What a great middle grade book! The author has more recently written a Black Panther graphic novel so you might not even realize you already have his work in your library. The Mesmerist is set in Victorian England. It contains secret societies, faerie magic, a sinister evil creature and the power of family and friendships. Jessamine and her mother run a business for themselves communicating with the dead. It is mostly a ruse, until Jessamine discovers that she really does have some supernatural powers. She unknowingly writes out “ashes, ashes, we all fall down” and her mother freaks out. Most readers will be familiar with this song and will find that it appears throughout the book.

Jessamine soon finds that her power is getting stronger and she has to decide with path her future will take. Jessamine’s mother takes her to a family friend named Balthazar, where Jessamine will stay. As the adventure unfolds, readers will get to know a faerie, werewolf, Mephisto and an angel. This complex story is told in such a way that middle grade readers will be introduced and understand this tale of good and evil. The Victorian London underground will come to life through detailed descriptions and dialogue that is not too over the top for younger readers. The story is engaging and suspenseful. The cover art is attractive and will want to make you read the book right away. There are a few grisly scenes about the plague, but consistent with the time period and a some supernatural deaths. It is appropriate for a school library.

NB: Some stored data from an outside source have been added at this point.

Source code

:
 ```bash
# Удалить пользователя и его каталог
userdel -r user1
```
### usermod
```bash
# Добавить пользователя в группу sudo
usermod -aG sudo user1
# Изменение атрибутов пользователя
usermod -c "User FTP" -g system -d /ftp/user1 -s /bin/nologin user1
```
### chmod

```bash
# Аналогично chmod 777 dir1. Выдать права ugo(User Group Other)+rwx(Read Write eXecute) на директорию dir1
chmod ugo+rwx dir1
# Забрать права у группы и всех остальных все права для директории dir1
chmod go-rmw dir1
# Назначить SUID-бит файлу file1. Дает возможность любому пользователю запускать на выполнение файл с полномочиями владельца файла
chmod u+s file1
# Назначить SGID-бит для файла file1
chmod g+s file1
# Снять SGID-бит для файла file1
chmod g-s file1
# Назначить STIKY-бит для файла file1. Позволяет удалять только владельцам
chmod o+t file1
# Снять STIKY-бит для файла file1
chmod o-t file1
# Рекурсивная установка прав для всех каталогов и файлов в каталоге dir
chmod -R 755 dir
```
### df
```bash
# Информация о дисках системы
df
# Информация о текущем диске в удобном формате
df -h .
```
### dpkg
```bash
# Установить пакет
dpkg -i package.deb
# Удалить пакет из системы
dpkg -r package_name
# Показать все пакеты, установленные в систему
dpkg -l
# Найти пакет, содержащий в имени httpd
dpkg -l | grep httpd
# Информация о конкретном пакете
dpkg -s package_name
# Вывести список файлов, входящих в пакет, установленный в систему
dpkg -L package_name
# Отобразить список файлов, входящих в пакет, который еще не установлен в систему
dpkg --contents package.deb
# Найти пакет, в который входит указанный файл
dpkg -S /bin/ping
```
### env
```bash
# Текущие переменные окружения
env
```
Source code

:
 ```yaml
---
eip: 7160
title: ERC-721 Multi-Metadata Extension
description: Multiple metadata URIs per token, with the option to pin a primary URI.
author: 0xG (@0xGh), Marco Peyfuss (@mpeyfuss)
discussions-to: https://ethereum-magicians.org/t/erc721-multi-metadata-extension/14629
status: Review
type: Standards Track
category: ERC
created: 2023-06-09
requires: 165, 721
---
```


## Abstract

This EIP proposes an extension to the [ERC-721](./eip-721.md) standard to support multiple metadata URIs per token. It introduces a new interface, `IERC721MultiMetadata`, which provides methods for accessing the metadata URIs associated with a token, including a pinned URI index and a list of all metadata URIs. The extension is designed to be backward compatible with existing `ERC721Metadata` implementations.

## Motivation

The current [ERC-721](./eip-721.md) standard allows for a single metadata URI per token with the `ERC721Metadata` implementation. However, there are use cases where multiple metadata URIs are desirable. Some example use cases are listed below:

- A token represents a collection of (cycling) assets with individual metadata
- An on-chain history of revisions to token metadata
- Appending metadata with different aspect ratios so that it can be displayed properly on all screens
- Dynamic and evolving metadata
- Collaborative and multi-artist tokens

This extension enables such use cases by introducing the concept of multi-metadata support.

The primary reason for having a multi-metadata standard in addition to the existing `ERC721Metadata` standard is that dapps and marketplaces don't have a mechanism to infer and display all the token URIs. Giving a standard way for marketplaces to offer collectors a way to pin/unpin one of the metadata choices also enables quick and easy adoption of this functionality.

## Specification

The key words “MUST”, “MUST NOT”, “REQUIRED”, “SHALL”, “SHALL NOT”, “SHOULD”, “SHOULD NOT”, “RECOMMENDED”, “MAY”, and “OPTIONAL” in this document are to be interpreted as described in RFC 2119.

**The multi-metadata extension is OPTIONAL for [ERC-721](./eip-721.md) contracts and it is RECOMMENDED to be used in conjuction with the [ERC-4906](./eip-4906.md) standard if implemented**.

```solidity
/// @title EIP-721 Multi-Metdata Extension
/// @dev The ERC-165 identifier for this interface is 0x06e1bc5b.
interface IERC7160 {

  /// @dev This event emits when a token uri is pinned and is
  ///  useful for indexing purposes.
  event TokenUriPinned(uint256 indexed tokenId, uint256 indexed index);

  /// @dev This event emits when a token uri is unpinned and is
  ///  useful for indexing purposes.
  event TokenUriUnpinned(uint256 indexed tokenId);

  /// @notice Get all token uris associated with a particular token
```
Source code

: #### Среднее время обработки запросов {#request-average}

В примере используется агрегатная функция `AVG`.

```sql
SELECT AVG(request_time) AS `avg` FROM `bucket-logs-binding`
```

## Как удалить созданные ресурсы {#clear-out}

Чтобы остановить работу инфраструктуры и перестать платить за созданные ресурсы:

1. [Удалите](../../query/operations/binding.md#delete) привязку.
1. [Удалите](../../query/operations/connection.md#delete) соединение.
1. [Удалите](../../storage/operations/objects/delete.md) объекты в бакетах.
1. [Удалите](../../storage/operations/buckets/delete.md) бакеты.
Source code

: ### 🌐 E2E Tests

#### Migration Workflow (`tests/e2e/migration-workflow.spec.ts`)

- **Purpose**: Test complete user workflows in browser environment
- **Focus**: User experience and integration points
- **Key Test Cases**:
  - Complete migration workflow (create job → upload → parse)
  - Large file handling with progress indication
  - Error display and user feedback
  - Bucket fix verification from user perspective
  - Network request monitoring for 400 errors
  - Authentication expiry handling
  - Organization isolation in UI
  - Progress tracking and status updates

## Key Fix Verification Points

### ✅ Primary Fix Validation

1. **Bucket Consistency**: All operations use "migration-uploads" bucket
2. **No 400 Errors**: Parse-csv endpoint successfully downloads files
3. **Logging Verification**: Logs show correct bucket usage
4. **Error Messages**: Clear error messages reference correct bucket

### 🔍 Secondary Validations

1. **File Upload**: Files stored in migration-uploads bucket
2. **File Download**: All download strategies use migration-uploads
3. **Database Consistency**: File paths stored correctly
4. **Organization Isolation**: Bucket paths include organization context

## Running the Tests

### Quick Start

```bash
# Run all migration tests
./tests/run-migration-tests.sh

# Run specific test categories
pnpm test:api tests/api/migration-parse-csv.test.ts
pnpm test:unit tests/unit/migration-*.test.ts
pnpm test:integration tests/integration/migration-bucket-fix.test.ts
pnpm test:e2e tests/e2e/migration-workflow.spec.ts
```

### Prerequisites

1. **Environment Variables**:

I really loved this book. There were some familiar characters like Balthazar, Mephisto and Malachai that I knew right away as an experienced reader and science fiction fan, but it may be the first introduction for younger readers. The author explored the theme of good and evil in such a way that it will not be overwhelming for the intended audience. I was impressed and how good of a job he did. I should have seen a couple of things coming, but I didn’t! It made the story that much better. There must have been a lot of research that when into this story. Get this book for your school library and push it. Your readers will thank you. Oh, and the vocabulary - when a 4th grader busts out the word “malevolent” you’ll know it is from this book.